- Task instructions -
1 > Which test file does the LLVM commit text list as added?
2 > Please go on with the LLVM commit text from the point where it stops.

[llvm] 7049cf6 - [BranchAlign] Fix bug w/nop padding for SS manipulation

Mon Mar 2 14:40:31 PST 2020

Author: Philip Reames
Date: 2020-03-02T14:40:25-08:00
New Revision: 7049cf6496c9aa8e355345a3fbea30861e4d2da8

URL: https://github.com/llvm/llvm-project/commit/7049cf6496c9aa8e355345a3fbea30861e4d2da8
DIFF: https://github.com/llvm/llvm-project/commit/7049cf6496c9aa8e355345a3fbea30861e4d2da8.diff

LOG: [BranchAlign] Fix bug w/nop padding for SS manipulation

X86 has several instructions which are documented as enabling interrupts exactly one instruction *after* the one which changes the SS segment register. Inserting a nop between these two instructions allows an interrupt to arrive before the execution of the following instruction which changes semantic behaviour.

The list of instructions is documented in "Table 24-3. Format of Interruptibility State" in Volume 3c of the Intel manual. They basically all come down to different ways to write to the SS register.

Differential Revision: https://reviews.llvm.org/D75359

Added: 
    llvm/test/MC/X86/align-branch-64-system.s

Modified: 
    llvm/lib/Target/X86/MCTargetDesc/X86AsmBackend.cpp

Removed: 
    


################################################################################
diff  --git a/llvm/lib/Target/X86/MCTargetDesc/X86AsmBackend.cpp b/llvm/lib/Target/X86/MCTargetDesc/X86AsmBackend.cpp
index 067748fdb1f8..ce48ea2519f8 100644

--- a/llvm/lib/Target/X86/MCTargetDesc/X86AsmBackend.cpp
+++ b/llvm/lib/Target/X86/MCTargetDesc/X86AsmBackend.cpp
@@ -373,6 +373,27 @@ bool X86AsmBackend::needAlign(MCObjectStreamer &OS) const {
   return true;
 }
 
+/// X86 has certain instructions which enable interrupts exactly one
+/// instruction *after* the instruction which stores to SS.  Return true if the
+/// given instruction has such an interrupt delay slot.

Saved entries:
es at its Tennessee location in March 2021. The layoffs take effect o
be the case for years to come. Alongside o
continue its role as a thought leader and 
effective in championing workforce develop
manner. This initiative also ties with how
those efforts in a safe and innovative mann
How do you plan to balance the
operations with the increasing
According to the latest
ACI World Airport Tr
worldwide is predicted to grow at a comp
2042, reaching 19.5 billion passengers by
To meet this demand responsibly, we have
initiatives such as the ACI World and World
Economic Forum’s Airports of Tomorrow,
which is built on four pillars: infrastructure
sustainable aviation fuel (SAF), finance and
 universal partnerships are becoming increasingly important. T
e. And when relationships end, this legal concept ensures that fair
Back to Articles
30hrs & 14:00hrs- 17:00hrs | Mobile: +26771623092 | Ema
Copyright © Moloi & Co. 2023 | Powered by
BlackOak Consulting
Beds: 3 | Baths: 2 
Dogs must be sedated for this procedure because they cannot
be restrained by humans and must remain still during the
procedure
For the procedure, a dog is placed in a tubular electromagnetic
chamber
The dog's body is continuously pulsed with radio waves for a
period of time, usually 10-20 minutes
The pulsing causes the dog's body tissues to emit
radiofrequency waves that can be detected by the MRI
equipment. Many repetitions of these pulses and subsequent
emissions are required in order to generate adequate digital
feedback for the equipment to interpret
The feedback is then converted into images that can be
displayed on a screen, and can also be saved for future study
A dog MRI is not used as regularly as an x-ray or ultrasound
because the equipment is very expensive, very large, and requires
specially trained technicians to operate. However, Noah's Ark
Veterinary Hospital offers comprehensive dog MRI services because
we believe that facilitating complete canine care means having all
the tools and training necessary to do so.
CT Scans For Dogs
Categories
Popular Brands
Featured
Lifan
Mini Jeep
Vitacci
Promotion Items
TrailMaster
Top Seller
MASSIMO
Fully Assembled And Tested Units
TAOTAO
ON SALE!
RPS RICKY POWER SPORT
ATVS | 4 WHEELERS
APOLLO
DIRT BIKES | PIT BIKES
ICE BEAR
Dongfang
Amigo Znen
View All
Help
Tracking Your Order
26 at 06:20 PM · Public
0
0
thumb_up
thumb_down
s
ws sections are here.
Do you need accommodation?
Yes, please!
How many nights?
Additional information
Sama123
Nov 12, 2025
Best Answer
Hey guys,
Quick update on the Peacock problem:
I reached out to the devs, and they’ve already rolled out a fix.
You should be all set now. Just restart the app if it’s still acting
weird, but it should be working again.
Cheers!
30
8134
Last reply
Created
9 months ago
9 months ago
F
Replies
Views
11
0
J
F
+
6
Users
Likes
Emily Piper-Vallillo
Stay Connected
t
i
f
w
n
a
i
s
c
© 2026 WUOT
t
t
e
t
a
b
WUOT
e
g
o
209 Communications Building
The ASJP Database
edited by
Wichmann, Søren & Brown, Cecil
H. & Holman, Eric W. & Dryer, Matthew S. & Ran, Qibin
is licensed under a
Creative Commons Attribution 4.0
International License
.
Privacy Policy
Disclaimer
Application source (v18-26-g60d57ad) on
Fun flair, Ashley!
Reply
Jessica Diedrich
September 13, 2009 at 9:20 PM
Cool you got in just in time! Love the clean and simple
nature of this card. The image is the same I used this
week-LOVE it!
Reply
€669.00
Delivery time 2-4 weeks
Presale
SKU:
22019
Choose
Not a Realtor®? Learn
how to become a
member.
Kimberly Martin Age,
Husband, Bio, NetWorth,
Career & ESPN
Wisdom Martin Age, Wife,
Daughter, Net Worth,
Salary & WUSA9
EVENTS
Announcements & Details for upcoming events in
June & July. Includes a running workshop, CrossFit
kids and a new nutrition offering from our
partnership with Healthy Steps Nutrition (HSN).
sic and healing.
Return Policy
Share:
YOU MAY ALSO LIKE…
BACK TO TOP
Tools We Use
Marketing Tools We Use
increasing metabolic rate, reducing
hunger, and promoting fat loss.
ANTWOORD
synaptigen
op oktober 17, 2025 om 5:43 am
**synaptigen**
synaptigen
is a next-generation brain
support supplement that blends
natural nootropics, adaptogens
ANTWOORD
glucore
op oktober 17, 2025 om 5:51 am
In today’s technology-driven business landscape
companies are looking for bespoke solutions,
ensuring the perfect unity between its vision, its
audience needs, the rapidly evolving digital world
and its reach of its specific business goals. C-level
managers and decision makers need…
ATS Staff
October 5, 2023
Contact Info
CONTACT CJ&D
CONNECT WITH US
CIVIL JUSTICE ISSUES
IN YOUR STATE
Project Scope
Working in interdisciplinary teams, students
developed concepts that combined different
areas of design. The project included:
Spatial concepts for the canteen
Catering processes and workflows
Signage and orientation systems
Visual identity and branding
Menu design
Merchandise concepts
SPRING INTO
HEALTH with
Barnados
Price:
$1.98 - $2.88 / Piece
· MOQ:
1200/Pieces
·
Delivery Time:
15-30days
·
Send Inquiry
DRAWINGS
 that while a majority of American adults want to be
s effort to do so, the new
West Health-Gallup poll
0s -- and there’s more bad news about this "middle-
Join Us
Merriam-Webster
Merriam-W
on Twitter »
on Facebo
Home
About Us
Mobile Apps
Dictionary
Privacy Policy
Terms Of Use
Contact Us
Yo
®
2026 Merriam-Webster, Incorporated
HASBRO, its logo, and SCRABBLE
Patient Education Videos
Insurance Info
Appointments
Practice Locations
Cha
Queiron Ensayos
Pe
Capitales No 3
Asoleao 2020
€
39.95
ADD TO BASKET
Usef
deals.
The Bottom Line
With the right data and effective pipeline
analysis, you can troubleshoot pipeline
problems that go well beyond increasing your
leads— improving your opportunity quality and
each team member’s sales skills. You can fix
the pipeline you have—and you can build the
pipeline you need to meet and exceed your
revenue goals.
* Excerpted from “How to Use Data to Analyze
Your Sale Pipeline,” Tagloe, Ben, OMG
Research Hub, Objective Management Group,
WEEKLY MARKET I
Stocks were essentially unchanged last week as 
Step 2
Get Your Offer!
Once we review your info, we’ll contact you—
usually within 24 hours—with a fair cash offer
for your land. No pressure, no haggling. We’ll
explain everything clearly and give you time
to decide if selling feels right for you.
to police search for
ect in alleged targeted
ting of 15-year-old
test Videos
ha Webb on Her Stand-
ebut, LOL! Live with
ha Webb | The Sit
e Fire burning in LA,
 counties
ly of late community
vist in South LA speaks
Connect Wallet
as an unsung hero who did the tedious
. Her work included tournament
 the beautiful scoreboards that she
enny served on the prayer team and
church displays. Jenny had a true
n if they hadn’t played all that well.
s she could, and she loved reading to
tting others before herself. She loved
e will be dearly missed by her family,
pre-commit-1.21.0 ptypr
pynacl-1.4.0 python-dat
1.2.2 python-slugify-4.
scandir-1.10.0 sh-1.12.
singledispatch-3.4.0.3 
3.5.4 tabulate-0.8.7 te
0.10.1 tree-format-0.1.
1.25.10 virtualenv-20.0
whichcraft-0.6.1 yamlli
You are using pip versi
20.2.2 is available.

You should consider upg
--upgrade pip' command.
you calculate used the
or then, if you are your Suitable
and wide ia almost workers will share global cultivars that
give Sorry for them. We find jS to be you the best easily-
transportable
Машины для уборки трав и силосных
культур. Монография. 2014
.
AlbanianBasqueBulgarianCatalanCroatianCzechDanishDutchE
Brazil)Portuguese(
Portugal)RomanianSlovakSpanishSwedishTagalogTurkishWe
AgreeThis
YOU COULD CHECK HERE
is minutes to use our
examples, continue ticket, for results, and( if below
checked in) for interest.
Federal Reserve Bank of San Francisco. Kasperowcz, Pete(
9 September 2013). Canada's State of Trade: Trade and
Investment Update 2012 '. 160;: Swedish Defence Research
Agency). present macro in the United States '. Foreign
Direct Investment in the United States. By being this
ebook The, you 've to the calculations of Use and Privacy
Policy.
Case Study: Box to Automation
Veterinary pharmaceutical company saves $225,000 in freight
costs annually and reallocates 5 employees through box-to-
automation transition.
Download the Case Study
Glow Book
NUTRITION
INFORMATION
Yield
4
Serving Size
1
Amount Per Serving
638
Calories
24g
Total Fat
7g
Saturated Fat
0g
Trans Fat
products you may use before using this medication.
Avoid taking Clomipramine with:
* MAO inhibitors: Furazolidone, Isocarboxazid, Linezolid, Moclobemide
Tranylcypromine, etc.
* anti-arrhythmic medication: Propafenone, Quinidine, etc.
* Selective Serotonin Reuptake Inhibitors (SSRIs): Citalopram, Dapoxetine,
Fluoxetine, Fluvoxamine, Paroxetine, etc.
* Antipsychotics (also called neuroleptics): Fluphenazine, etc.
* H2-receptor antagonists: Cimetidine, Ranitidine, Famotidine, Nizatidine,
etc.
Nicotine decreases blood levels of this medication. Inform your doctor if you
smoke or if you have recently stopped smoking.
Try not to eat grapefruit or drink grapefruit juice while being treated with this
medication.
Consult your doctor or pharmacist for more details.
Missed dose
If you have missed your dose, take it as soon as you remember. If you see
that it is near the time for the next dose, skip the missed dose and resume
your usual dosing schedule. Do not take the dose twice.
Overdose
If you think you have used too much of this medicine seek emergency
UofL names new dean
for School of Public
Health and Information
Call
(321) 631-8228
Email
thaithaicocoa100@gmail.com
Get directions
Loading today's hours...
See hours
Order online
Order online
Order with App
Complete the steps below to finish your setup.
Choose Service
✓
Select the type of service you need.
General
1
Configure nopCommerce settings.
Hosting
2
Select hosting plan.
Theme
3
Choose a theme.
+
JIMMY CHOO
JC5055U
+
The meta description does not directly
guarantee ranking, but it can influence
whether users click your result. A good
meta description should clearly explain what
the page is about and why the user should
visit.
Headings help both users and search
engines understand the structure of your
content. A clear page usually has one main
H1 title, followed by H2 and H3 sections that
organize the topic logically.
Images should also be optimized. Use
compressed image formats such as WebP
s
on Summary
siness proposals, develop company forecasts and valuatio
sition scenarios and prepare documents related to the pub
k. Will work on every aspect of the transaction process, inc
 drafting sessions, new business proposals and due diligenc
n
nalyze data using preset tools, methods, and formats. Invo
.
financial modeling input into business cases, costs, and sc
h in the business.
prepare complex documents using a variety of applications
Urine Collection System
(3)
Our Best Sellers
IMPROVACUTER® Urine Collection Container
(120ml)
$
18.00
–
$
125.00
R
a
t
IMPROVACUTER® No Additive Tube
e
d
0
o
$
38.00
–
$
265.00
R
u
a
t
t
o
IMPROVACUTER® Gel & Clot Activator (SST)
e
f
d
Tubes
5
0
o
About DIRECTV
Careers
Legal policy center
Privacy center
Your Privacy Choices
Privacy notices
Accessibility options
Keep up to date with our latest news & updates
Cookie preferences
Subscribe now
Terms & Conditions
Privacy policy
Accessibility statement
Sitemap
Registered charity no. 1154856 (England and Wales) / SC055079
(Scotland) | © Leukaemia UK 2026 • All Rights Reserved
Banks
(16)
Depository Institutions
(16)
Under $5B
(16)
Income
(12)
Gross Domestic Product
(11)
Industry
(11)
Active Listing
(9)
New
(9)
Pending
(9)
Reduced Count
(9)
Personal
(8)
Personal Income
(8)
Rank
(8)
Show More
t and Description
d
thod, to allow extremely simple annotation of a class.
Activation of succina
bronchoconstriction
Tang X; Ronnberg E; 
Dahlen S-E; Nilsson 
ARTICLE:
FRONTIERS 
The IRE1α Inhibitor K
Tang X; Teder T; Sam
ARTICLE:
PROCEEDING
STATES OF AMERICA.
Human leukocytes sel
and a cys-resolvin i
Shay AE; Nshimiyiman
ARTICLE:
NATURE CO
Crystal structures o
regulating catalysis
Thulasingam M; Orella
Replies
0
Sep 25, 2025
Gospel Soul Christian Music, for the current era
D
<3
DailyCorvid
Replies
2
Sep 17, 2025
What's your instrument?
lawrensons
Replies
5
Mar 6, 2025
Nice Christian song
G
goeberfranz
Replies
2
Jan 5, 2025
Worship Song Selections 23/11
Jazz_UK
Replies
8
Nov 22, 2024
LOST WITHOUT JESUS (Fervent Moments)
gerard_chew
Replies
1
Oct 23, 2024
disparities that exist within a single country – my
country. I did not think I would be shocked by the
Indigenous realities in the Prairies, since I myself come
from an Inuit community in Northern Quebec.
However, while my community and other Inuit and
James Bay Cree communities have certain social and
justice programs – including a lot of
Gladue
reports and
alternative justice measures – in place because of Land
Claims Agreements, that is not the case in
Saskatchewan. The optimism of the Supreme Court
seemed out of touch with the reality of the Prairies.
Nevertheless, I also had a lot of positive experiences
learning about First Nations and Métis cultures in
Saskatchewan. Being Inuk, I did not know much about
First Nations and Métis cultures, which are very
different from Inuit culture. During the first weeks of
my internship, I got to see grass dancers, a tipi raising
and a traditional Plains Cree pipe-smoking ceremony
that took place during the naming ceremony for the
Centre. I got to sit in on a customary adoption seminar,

- Solved tasks -
1 > llvm/test/MC/X86/align-branch-64-system.s

2 >
+static bool hasInterruptDelaySlot(const MCInst &Inst) {
+  switch (Inst.getOpcode()) {
+  case X86::POPSS16:
+  case X86::POPSS32:
+  case X86::STI:
+    return true;
+
+  case X86::MOV16sr:
+  case X86::MOV32sr:
+  case X86::MOV64sr:
+  case X86::MOV16sm:
+    if (Inst.getOperand(0).getReg() == X86::SS)
+      return true;
+    break;
+  }
+  return false;
+}
+
 /// Check if the instruction operand needs to be aligned. Padding is disabled
 /// before intruction which may be rewritten by linker(e.g. TLSCALL).
 bool X86AsmBackend::needAlignInst(const MCInst &Inst) const {
@@ -401,7 +422,10 @@ void X86AsmBackend::alignBranchesBegin(MCObjectStreamer &OS,
 
   MCFragment *CF = OS.getCurrentFragment();
   bool NeedAlignFused = AlignBranchType & X86::AlignBranchFused;
-  if (NeedAlignFused && isMacroFused(PrevInst, Inst) && CF) {
+  if (hasInterruptDelaySlot(PrevInst)) {
+    // If this instruction follows an interrupt enabling instruction with a one
+    // instruction delay, inserting a nop would change behavior.
+  } else if (NeedAlignFused && isMacroFused(PrevInst, Inst) && CF) {
     // Macro fusion actually happens and there is no other fragment inserted
     // after the previous instruction. NOP can be emitted in PF to align fused
     // jcc.

diff  --git a/llvm/test/MC/X86/align-branch-64-system.s b/llvm/test/MC/X86/align-branch-64-system.s
new file mode 100644
index 000000000000..b62a4e3e136f
--- /dev/null
+++ b/llvm/test/MC/X86/align-branch-64-system.s
@@ -0,0 +1,68 @@
+  # RUN: llvm-mc -filetype=obj -triple x86_64-pc-linux-gnu --x86-align-branch-boundary=32 --x86-align-branch=jmp %s | llvm-objdump -d --no-show-raw-insn - | FileCheck %s
+
+  # Exercise cases where we're enabling interrupts with one instruction delay
+  # and thus can't add a nop in between without changing behavior.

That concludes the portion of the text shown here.